▶ **Things to do**:
1. In the Austin Gold letter, on what date was the draft Registration Statement on Form S-1 submitted?
2. Return the part of the Austin Gold letter from "Caution Regarding Forward-Looking" to "to this offering.", copied word for word.

[Selected text — start]

DRSLTR 1 filename1.htm

 

[AUSTIN GOLD LETTERHEAD]

 

September 9, 2021

 

Division of Corporation Finance
Office of Energy & Transportation

Securities and Exchange Commission

100 F. Street, N.E.

Washington, D.C. 20549

 

Re:Responses to the Securities and Exchange Commission

Staff Comments dated July 8, 2021

Austin Gold Corp.

Draft Registration Statement on Form S-1
Submitted June 11, 2021

CIK No. 0001817740

 

Ladies and Gentlemen:

 

This letter responds to the comments of the Staff of the United States Securities and Exchange Commission (the “Staff”) set forth in your letter dated July 8, 2021 (the “Comment Letter”) regarding the above-referenced confidentially submitted draft Registration Statement on Form S-1 (the “Registration Statement”) of Austin Gold Corp. (the “Company”, or “our”), and we are concurrently submitting to the Securities and Exchange Commission (the “Commission”) for the Staff’s review a confidential amendment to the Registration Statement (the “amended draft Registration Statement”) responding to the comments. For your convenience, the Company’s numbered responses below contain each of the Staff’s comments from the Comment Letter and correspond to the numbered comments contained in the Comment Letter.

 

Our responses are as follows:.

 

Draft Registration Statement submitted June 11, 2021

 

Caution Regarding Forward-Looking Statements, page iv

 

Staff Comment No. 1

 

1.Please note that reliance upon the safe harbor protections for forward-looking statements under the Private Securities Litigation Reform Act is not applicable in initial public offerings. See Section 27A of the Securities Act. Please either delete any references to the Private Securities Litigation Reform Act or make clear that the safe harbor does not apply to this offering.

 

Company Response

 

1.We have revised the cautionary note in the amended draft Registration Statement filed herewith to remove references to the Private Securities Litigation Reform Act.

 

 

 

 

United States Securities and Exchange Commission
September 9, 2021

 

Page 2

 

 

Use of Proceeds, page 22

 

Staff Comment No. 2

 

2.We note your disclosure that you intend to use the net proceeds from this offering for exploration expenditures, working capital and general corporate purposes, which may include funding capital expenditures, acquisitions, and investments. Please revise to state the approximate amount intended to be used for each such purpose. See Item 504 of Regulation S-K.

 

Company Response No. 2

 

2.We have revised the use of proceeds discussion in the amended draft Registration Statement filed herewith to provide for a specific allocation of net proceeds between exploration expenditures, working capital needs and general corporate purposes. Given the fluid nature of the intended use of proceeds designated for “general corporate purposes” and the occurrence of such uses in the future in relation to potential events not currently known to the Company, the Company does not know the approximate division of such funds between capital expenditures, acquisitions and investments or even if funds will actually be expended in such categories. The Company has updated the disclosure in the amended draft Registration Statement filed herewith in the Use of Proceeds section to make this clear.

 

Description of Properties, page 38

 

Staff Comment No. 3

 

3.Please disclose the internal controls related to your exploration program as required by Item 1305 of Regulation S-K.

[Selected text — finish]
[Given entries — start]

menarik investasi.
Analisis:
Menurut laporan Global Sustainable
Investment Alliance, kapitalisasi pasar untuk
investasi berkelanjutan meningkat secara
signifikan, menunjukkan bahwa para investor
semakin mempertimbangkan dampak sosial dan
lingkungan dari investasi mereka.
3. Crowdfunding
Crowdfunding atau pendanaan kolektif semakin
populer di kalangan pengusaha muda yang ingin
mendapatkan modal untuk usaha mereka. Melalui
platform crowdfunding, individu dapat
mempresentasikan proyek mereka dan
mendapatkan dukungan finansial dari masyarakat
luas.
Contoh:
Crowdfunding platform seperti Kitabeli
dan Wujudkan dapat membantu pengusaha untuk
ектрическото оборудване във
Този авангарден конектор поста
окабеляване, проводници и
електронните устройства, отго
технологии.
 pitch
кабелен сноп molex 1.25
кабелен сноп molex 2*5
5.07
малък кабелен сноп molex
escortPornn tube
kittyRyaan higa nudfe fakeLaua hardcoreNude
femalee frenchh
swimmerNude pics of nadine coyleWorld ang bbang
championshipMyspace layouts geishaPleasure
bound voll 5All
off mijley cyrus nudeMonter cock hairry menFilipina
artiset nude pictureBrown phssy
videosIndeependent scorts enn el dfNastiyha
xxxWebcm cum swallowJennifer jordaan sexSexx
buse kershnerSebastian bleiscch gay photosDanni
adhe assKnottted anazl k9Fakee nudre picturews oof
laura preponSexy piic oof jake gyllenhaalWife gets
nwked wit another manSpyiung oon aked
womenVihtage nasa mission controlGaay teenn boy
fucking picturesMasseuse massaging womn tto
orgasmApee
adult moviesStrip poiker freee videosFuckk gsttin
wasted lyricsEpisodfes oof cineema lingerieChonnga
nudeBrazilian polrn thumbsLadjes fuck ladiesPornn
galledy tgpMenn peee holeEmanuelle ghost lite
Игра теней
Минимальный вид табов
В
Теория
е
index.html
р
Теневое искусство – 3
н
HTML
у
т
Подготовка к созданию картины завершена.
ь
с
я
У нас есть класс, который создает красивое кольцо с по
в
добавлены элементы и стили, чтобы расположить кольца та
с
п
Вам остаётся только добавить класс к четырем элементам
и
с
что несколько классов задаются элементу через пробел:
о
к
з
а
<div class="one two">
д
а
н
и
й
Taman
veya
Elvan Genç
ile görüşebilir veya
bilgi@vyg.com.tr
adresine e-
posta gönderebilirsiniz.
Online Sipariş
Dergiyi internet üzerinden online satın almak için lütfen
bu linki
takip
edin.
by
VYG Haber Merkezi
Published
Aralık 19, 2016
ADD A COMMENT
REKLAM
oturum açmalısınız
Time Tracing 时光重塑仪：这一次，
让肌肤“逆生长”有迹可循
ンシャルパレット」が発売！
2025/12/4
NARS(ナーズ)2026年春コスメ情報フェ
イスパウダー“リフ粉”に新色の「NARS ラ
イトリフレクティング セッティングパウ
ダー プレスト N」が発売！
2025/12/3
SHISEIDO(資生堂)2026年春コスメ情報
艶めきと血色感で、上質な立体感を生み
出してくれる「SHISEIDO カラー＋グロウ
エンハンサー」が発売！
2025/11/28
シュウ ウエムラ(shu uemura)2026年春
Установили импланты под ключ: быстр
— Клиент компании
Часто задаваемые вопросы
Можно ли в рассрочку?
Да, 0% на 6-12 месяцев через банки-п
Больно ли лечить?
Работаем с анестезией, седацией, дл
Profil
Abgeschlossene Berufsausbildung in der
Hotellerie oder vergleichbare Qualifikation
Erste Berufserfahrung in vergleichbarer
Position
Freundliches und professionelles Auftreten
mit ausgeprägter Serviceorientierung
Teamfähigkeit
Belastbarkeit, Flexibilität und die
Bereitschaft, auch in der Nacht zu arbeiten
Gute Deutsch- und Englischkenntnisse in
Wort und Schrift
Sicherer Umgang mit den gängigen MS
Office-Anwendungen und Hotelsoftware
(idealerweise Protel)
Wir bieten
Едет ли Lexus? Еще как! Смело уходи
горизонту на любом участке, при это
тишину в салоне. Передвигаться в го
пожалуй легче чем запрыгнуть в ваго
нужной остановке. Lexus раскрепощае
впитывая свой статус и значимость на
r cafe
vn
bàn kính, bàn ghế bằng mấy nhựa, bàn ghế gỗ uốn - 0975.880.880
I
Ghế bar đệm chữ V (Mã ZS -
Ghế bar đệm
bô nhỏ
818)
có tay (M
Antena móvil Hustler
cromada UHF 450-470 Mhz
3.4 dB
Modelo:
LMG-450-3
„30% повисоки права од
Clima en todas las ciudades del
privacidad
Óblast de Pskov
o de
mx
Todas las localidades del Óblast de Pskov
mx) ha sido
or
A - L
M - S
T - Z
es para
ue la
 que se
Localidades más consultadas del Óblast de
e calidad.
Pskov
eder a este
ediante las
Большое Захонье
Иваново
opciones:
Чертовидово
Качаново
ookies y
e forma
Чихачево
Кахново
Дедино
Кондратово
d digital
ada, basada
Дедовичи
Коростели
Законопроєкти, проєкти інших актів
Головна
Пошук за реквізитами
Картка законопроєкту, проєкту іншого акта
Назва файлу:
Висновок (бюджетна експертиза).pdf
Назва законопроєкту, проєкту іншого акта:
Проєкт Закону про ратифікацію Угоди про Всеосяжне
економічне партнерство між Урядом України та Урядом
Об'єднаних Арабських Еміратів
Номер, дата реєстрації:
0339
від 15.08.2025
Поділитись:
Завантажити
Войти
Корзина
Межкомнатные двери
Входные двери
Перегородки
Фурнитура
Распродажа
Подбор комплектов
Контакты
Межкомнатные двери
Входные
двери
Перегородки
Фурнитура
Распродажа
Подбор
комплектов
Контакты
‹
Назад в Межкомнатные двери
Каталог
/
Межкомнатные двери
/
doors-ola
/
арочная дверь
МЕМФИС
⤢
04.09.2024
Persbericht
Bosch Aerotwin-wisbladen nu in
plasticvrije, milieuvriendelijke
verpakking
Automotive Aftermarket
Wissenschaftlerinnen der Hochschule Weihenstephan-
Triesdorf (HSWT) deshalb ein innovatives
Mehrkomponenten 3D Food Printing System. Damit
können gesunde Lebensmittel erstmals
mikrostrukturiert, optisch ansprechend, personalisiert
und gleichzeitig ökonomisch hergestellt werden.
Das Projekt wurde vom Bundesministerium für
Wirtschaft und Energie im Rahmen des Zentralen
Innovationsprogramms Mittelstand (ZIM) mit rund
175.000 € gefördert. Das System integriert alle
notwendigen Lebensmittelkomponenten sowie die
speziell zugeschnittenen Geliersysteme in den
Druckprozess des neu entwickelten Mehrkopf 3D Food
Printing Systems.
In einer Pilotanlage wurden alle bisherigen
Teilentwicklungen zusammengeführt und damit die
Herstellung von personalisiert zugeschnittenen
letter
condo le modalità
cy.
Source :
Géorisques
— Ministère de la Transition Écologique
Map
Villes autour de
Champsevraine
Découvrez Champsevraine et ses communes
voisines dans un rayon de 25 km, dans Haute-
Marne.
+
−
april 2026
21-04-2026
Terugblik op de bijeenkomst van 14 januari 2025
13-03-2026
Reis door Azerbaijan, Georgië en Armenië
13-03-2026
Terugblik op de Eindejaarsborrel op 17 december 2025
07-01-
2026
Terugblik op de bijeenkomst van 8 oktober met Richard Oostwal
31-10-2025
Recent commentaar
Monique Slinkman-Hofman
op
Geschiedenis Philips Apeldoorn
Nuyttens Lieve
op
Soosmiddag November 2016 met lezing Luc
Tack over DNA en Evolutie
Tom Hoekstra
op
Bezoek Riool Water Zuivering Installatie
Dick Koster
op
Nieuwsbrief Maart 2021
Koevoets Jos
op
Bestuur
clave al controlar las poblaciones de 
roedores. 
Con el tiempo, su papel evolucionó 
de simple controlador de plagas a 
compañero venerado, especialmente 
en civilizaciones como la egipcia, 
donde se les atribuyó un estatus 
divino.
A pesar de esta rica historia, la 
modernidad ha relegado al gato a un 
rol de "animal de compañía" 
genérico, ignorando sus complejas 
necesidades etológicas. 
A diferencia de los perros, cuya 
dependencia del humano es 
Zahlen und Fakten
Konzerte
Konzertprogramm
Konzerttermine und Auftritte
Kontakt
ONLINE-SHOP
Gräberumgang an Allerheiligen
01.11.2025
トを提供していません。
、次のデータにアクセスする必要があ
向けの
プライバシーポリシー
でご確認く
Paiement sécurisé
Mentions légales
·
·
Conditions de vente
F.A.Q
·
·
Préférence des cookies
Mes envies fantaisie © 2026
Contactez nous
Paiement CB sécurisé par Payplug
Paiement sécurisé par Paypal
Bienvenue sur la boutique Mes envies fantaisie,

[Given entries — finish]

▶ **Answer section**:
1. June 11, 2021

2.
Caution Regarding Forward-Looking Statements, page iv

 

Staff Comment No. 1

 

1.Please note that reliance upon the safe harbor protections for forward-looking statements under the Private Securities Litigation Reform Act is not applicable in initial public offerings. See Section 27A of the Securities Act. Please either delete any references to the Private Securities Litigation Reform Act or make clear that the safe harbor does not apply to this offering.